Being asked to email the seller is a red flag, but so is being told to pay in gift cards. This is something Amazon customer service specifically says you shouldn't do. Stay on Amazon's site and only pay through their system.
Double Check Who You're Buying From
OK, so you know to be somewhat cautious of third-party sellers, but do you always know when you're buying from them? Amazon doesn't always make it clear who's selling an item at that great price you're seeing.
So you click "Add to Cart" and pay before you realise you didn't buy from Amazon. Most of the time it works out fine, but your online shopping complacency can get the best of you.
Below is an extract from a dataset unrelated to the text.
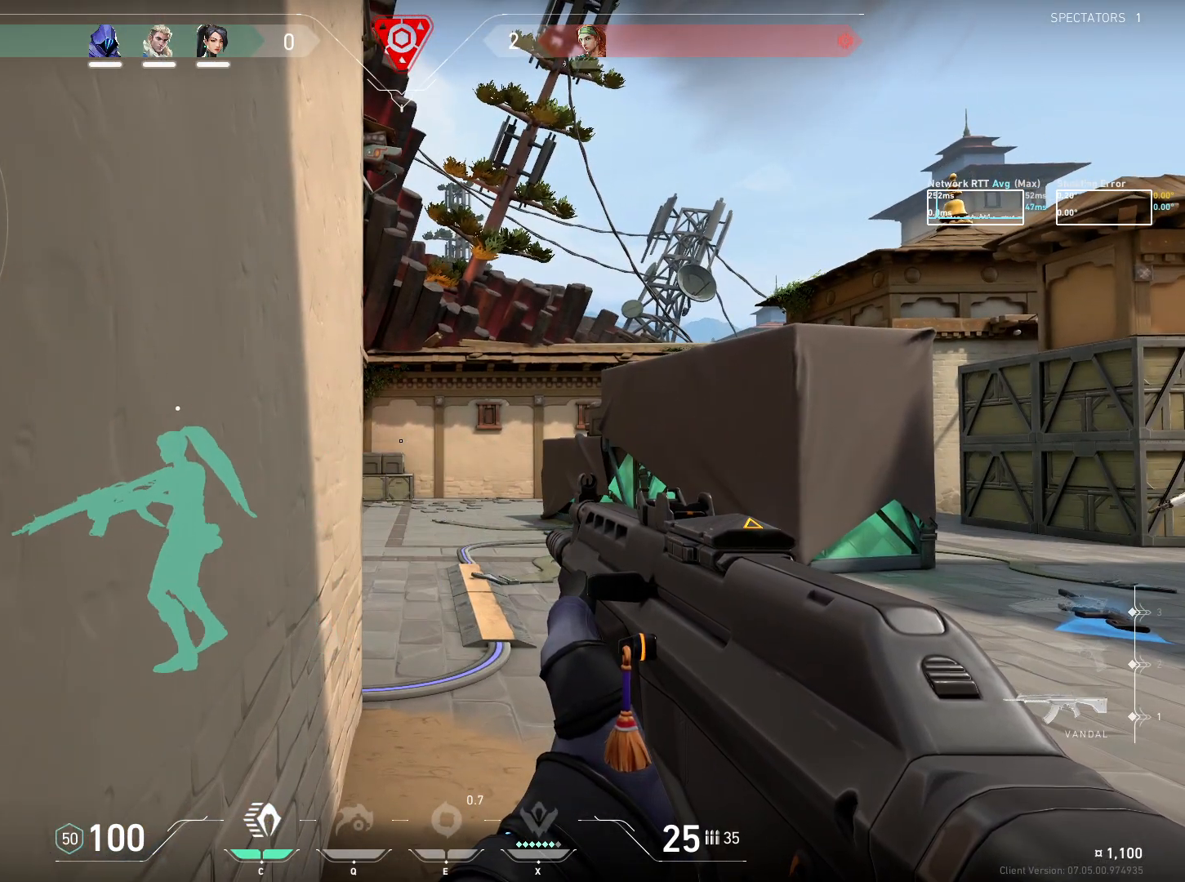
{"keys": [], "mouse": [], "events": [[183, "d", "down"], [483, "d", "up"]]}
Even if you do take the extra second to see who you're buying from, though, you may not know what each seller description means. Here's a basic breakdown, courtesy of Chris Hoffman at How-To Geek:
- Ships from and sold by [seller]: This is a third-party seller that ships an item from them directly to you (like eBay). Amazon doesn't ever touch the item, they just get a cut. This is where scammers thrive.
- Sold by [seller] and Fulfilled by Amazon: Fulfilled by Amazon doesn't mean the product is being sold by Amazon. A third-party seller sends the product to Amazon's warehouse, then Amazon ships it to you (and probably doesn't check the contents or legitimacy of the item). These items will often be "Prime" eligible, but they're still third-party.
- Ships from and sold by Amazon.com: This is the real deal and almost certainly not a scam of any kind.
Those first two are the ones you have to look out for and look into before you buy. Again, the "Prime" logo does not necessarily mean it's safe. If you want to avoid all the trouble, narrow your product search results to "sold by Amazon" only.
Make your search, then scroll down the left sidebar to the "Seller" section. Click the "See More" option and choose "Amazon.com."
Reach Out to Amazon Customer Service if It Happens to You
If you get duped, and you actually paid through Amazon's services, contact customer service and tell them what happened. You'll probably get your money back since it's part of Amazon's A-to-z Guarantee. They "guarantee purchases from third-party sellers when payment is made via the Amazon.com website or when you use Amazon Pay for qualified purchases on third-party websites."
Their guarantee also includes the condition of the item you bought and its timely delivery, and will cover up to $US2500 ($3150) of the purchase price, including shipping.